You see, complaining can become a way of looking at life. Will we see only the ills of the world? Will we lament only the wrongs? Will we only weep over the evil?

Have you never read our text before? Paul wrote to the Philippian church: "Do everything [everything?] ... Do everything without complaining or arguing, so that you may be innocent and pure as God’s perfect children, who live in a world of corrupt and sinful people."

Now, how can we overcome this propensity to criticize and complain? First, it seems to me that we need to have an inner spirit of gratitude. Criticism arises from a black inner spirit. If Christ is in our hearts He will drive away darkness and bring a light of the Spirit. We need to recognize that the Lord put us in this world and that it is God’s world. And listen, God said that it was good. If our heart and soul is right, we will express gratitude to God for His world. Moses told the Israelites that they were complaining against God.
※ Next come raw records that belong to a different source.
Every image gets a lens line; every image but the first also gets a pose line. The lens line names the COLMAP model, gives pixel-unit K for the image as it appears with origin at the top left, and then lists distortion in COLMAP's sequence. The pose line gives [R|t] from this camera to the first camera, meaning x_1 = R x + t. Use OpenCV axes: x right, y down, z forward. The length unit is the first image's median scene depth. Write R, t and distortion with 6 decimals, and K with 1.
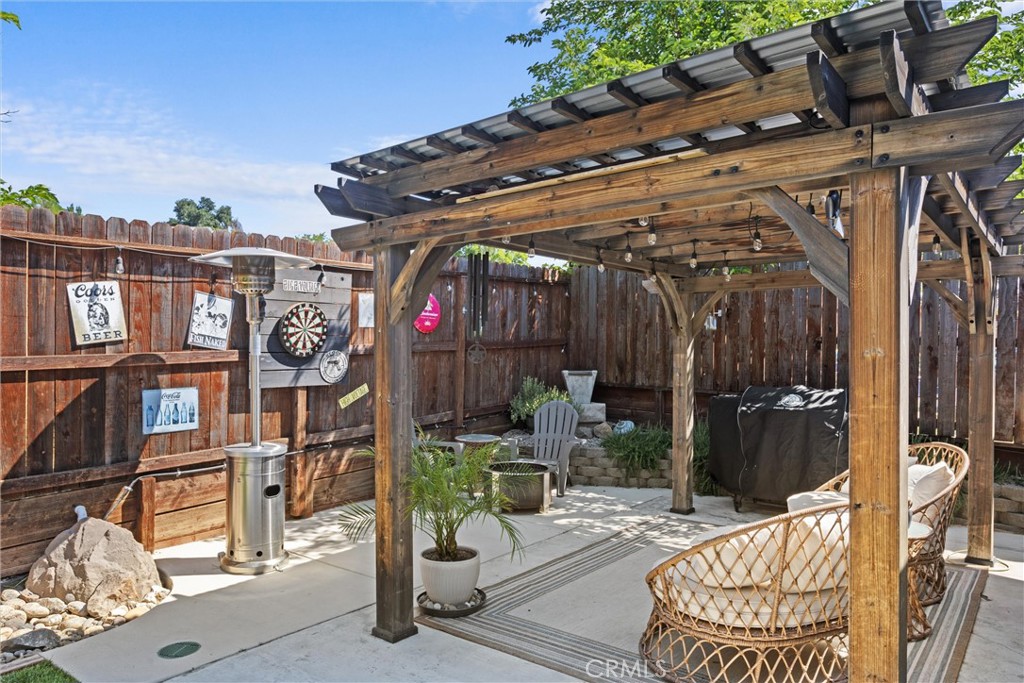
lens RADIAL K [[680.9, 0, 512.9], [0, 680.9, 353.1], [0, 0, 1]] dist [-0.002152, -0.000331]
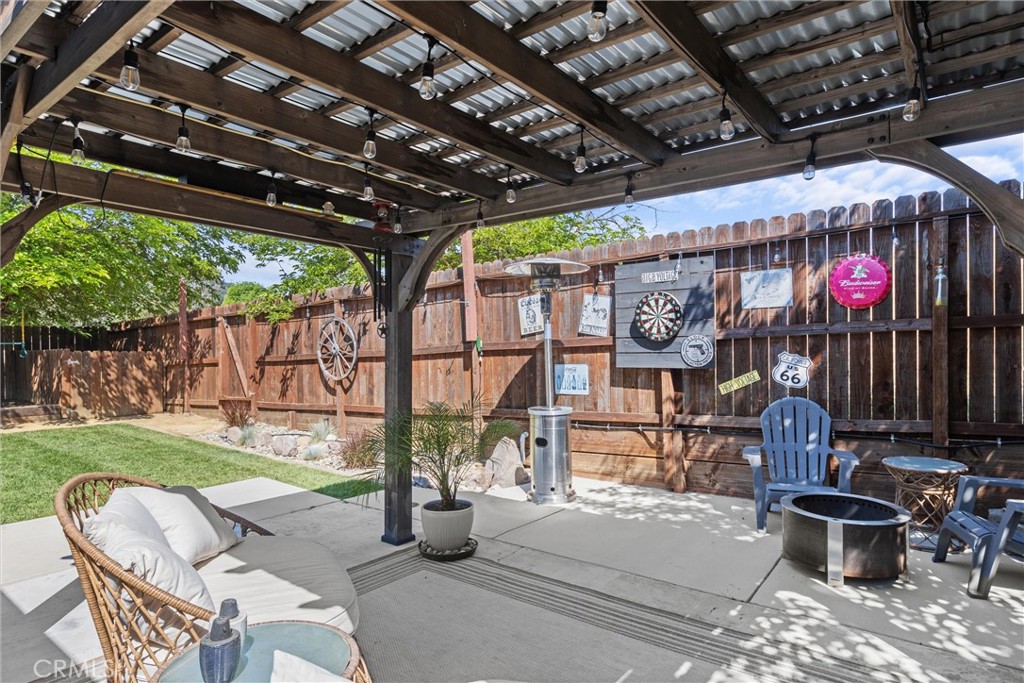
lens RADIAL K [[574.6, 0, 512.0], [0, 574.6, 341.5], [0, 0, 1]] dist [-0.000501, 0.000649]
pose [[0.025247, -0.016563, -0.999544, 0.651121], [-0.000492, 0.999862, -0.016581, 0.023108], [0.999681, 0.000911, 0.025235, 0.789656]]
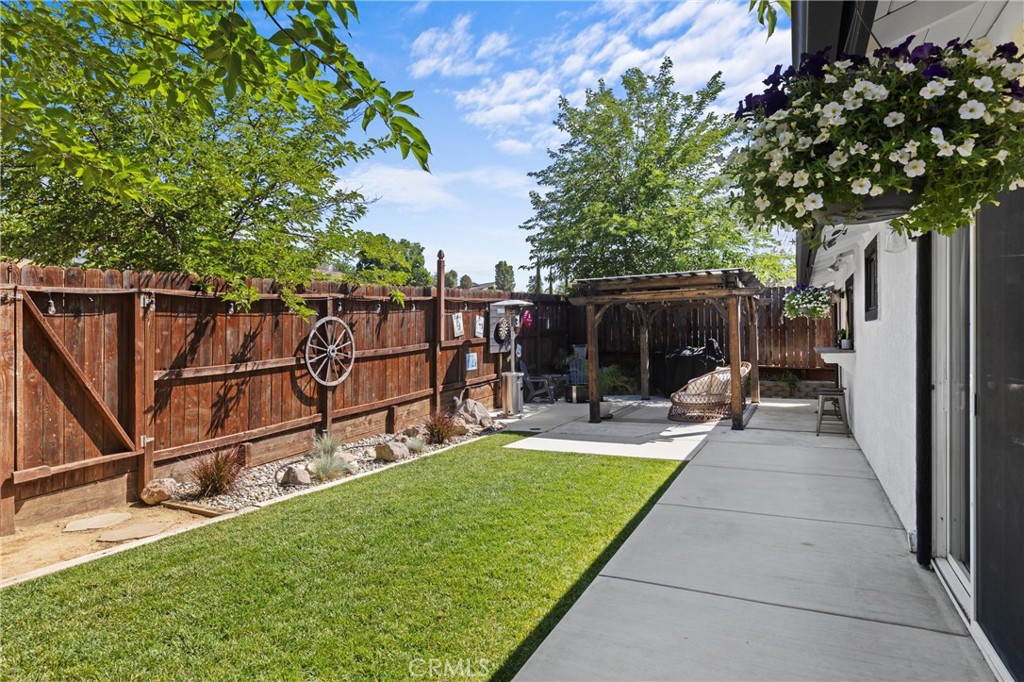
lens RADIAL K [[586.4, 0, 510.8], [0, 586.4, 322.2], [0, 0, 1]] dist [0.031146, 0.000239]
pose [[0.977242, -0.020941, 0.211091, -0.768659], [0.026860, 0.999321, -0.025213, -0.004627], [-0.210420, 0.030310, 0.977141, -1.121565]]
The poet, James Whitcomb Riley, wrote:

"It hain’t no use to grumble and complain,

It’s jest as easy to rejoice;

When God sorts out the weather and sends rain,

Why rain’s my choice."

In difficult times we need to learn to say, "This is the way things are. They don’t look good just now. But what can I do to straighten them out? If I can do nothing, I’ll say nothing. At least I won’t complain. I’ll let God run His world His way."

It seems that there are people in this world who think they were put here to criticize all of the mistakes and weaknesses of this world. They think it is their God-given role in life to point out every shortcoming, every failing, every foible that they see around them. If the waitress doesn’t serve the table just right, it is their roll to complain. If the kid wears his hair too long, it is their roll to criticize. If another member is getting a little thick in their waist, it is their duty to point it out. If this is their talent they need to bury it.

For those who want to rid themselves of this symptom, I suggest that they look within themselves. If Christ is within you, you will be filled with love, compassion, forgiveness. Instead of criticizing the faults of this world, in loving kindness try to make the world better.

I want to tell you about a saint Eula and I knew in our first church. One of our big problems was what to do with two kids while we were working hard in the church, leading youth conferences, attending assemblies, keeping up the parsonage. Aunt Grace came to Eula and said, "Any time at all that you need someone to care for the children, I will be right there. I can’t teach or work with youth, but I can take care of children." And she did. Later we asked her about her generous gift of unlimited child care, she said, "When a new minister comes to the church, I try to look for their greatest need. Then I try to do it for them." Aunt Grace didn’t criticize. Aunt Grace didn’t point out the ministers’ weaknesses, Aunt Grace tried to fill in any shortcomings. The minister who followed me had no aptitude at all for office work. Aunt Grace became the office manager.

Do you see what I’m trying to illustrate? If your wife is a terrible cook, instead of constantly harping on her about her meals, why don’t you learn how to cook? If your husband doesn’t pick up his clothes, instead of constantly nagging and nagging on it, pick them up graciously. Instead of complaining all the time, get busy doing something. If you have spiritual halitosis, don’t just brush your teeth; fill your whole life with the love and grace of Christ.